You can reuse documents that were labeled earlier in FlexiCapture. For details, see Importing labeled documents from FlexiCapture.

How to Import

To import labeled documents from the folder created during export, select the All Documents set, click the dropdown menu next to the Upload button and then select the Import Labeled Documents From Folder… option in the drop-down list. Next, select the folder you created earlier. Note: Don’t make any changes to the folder that was created during export. If you change the subfolder structure or rename some of the files, the import procedure may encounter an error.

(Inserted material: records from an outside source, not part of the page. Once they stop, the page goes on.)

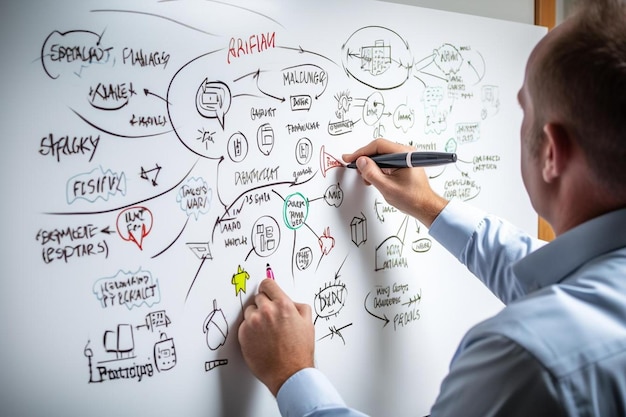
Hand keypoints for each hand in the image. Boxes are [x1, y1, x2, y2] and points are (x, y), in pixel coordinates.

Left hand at [238, 278, 314, 395]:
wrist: (289, 373)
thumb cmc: (299, 351)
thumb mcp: (308, 323)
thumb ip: (298, 306)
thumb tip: (288, 300)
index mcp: (283, 305)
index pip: (267, 284)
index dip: (268, 288)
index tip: (268, 292)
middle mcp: (266, 311)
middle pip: (258, 297)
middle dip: (264, 305)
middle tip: (271, 318)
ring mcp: (253, 323)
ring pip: (249, 311)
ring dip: (256, 317)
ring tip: (267, 331)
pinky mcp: (243, 334)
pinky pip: (244, 325)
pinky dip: (250, 330)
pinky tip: (261, 339)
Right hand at [343, 138, 447, 226]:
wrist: (425, 207)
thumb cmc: (412, 198)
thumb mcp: (387, 187)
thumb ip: (372, 173)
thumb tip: (361, 162)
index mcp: (404, 154)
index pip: (378, 146)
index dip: (361, 152)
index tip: (350, 158)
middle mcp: (406, 153)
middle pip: (379, 149)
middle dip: (365, 159)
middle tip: (354, 167)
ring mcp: (405, 158)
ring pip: (382, 156)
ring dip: (371, 166)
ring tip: (366, 178)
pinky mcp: (404, 164)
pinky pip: (387, 162)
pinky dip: (378, 169)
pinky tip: (374, 178)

How Duplicates are Treated

If any of the imported documents has the same name as an existing document, Advanced Designer will ask you whether you want to update the labeling of the existing document or import the duplicate as a new document. If you select Update Labeling:
  • In the case of identically named fields, their location and settings in the existing document will be overwritten with those in the imported document.
  • Any fields present in the imported document but absent in the existing document will be added to the existing document.
If you select Import As New Documents, duplicates will be renamed and imported with their labeling intact.